Genetics and Neuroscience Biomarkers in Attention-deficit/hyperactivity disorder: Insights toward Precision Medicine, A Systematic Review

Ronak  Mesroghli; Seyed Mahmoud  Tabatabaei

doi:10.18502/jabs.v16i1.20131

Ronak Mesroghli Department of Psychology, Tabriz Branch, Islamic Azad University, Tabriz, Iran
Seyed Mahmoud Tabatabaei Department of Medical Physiology, TaMS.C., Islamic Azad University, Tabriz, Iran

DOI: https://doi.org/10.18502/jabs.v16i1.20131

Keywords: Attention Deficit Disorder with Hyperactivity, Genetic Markers, Precision Medicine, Neurofeedback, Electroencephalography

Abstract

Background & Objectives: Attention-deficit/hyperactivity disorder (ADHD) affects approximately 5 to 7% of children and 2 to 5% of adults worldwide, with heritability estimates of 70 to 80% reported in recent genome-wide association studies (GWAS) (1). The disorder arises from complex interactions among genetic, neurobiological, and environmental factors. This systematic review synthesizes recent advances in genetic and neuroscience-based biomarkers and evaluates their potential utility for precision medicine approaches in ADHD.

Materials & Methods: Study quality was assessed using the Cochrane Risk of Bias 2 (RoB 2) tool and the Newcastle–Ottawa Scale. A systematic review of the literature published up to October 2025 was conducted, encompassing GWAS, neuroimaging studies (functional magnetic resonance imaging and electroencephalography), and clinical trials. The analysis focused on key genetic variants involved in dopamine regulation, including dopamine receptor D4 (DRD4), dopamine transporter 1 (DAT1), and catechol-O-methyltransferase (COMT), neurophysiological markers such as the theta-to-beta ratio, and polygenic risk scores (PRS) for treatment response prediction. Data were retrieved from PubMed and Scopus databases.

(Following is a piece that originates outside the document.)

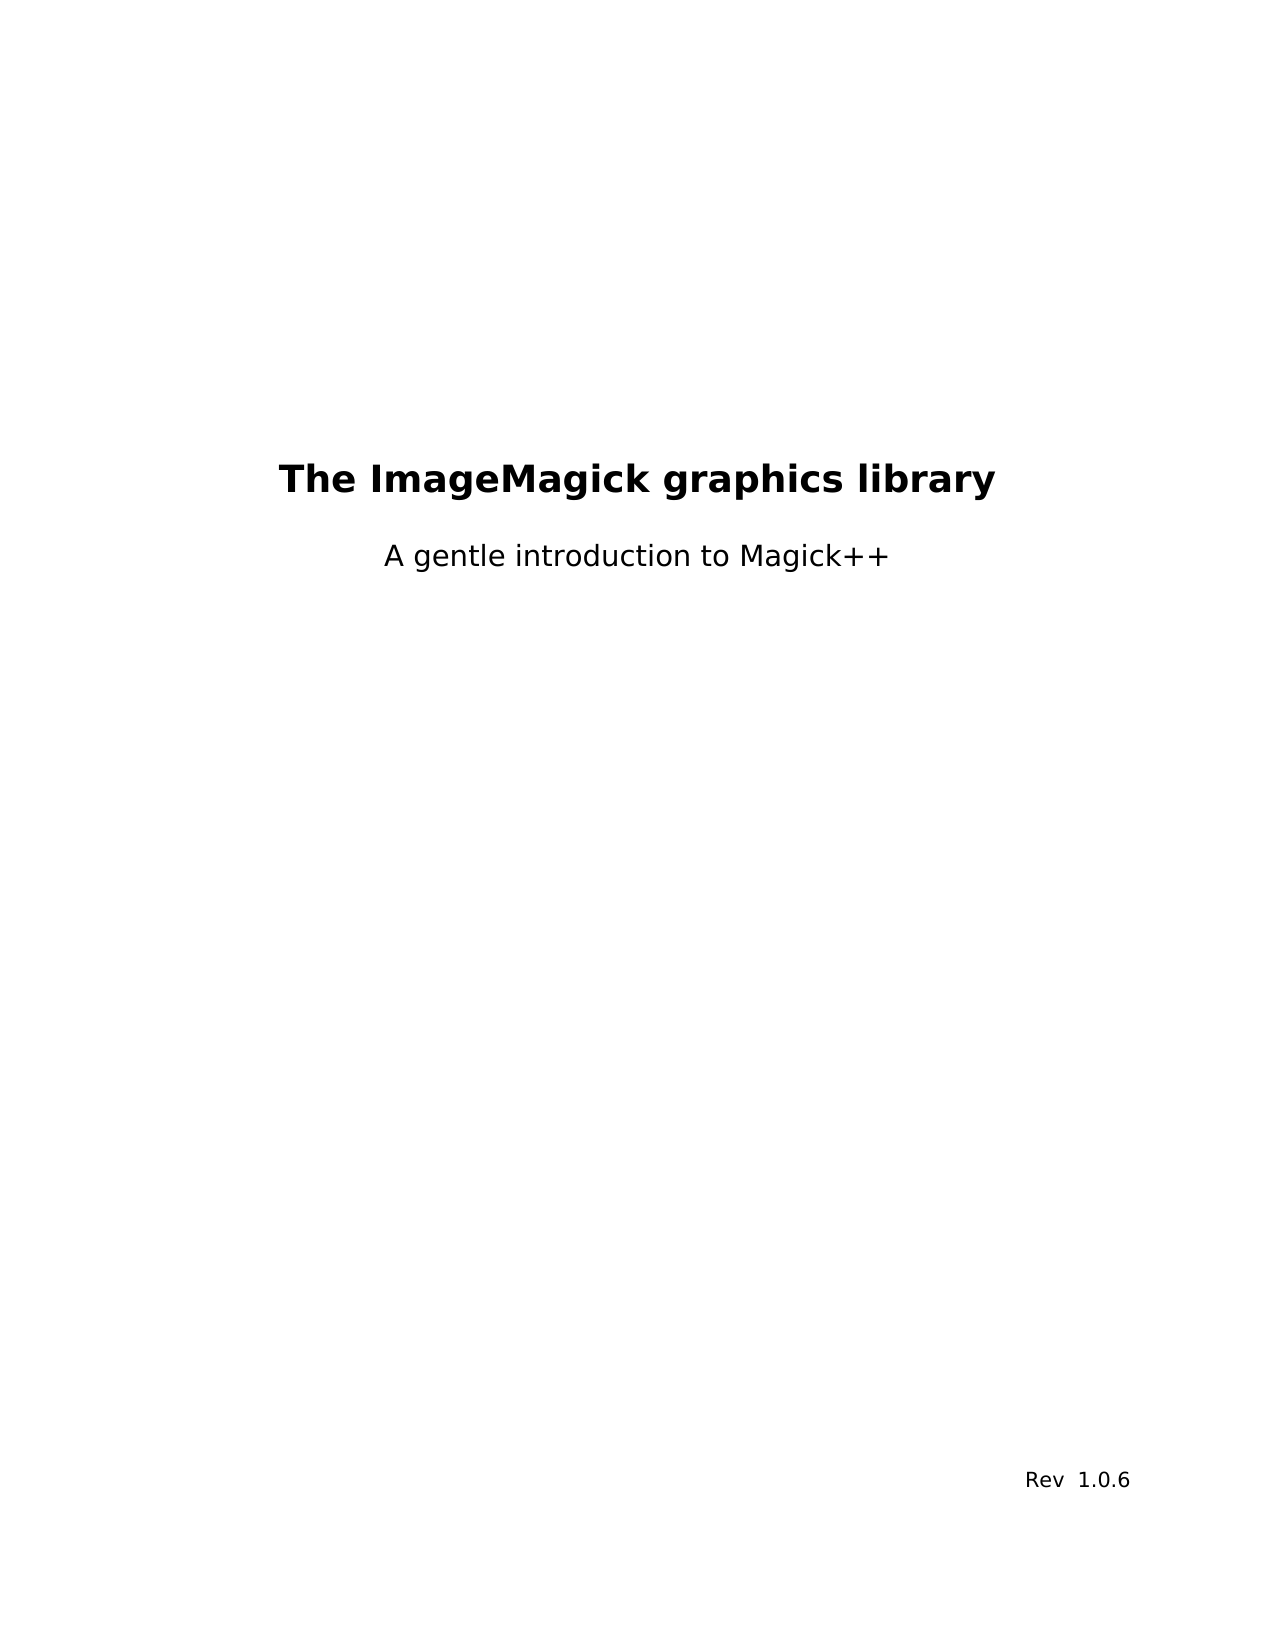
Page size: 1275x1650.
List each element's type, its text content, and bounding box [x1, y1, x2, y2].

title The ImageMagick graphics library [118, 458, 1157, 502]
text Rev 1.0.6 [118, 1468, 1157, 1492]
subtitle A gentle introduction to Magick++ [118, 539, 1157, 573]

Results: Genetic variants affecting dopaminergic signaling were associated with increased ADHD susceptibility and differential responses to stimulant medications. The incorporation of PRS improved the prediction of treatment response by increasing explained variance, for example, R² values rose from 0.05 to 0.28, representing an absolute increase of approximately 23%, although relative improvements varied between 15 and 25% across studies. Electroencephalography-based neurofeedback demonstrated small-to-moderate improvements in executive functioning among inattentive ADHD subtypes, with standardized mean differences ranging from 0.36 to 0.44, although ongoing debates suggest that a substantial proportion of observed effects may reflect placebo-related mechanisms (I² = 50 to 65%). Neuroimaging findings consistently revealed hypoactivation of the prefrontal cortex and dysconnectivity within the default mode network, facilitating subtype differentiation. Integrative approaches employing artificial intelligence showed promise for individualized treatment planning; however, financial constraints, limited accessibility, and methodological heterogeneity currently hinder widespread clinical implementation.

Conclusion: Genetic and neurobiological biomarkers provide a robust foundation for precision- oriented ADHD care, encompassing neurofeedback and pharmacogenomic strategies. Standardization of biomarker assessment tools and the strategic integration of artificial intelligence are essential to overcoming existing barriers and promoting equitable, outcome-optimized interventions.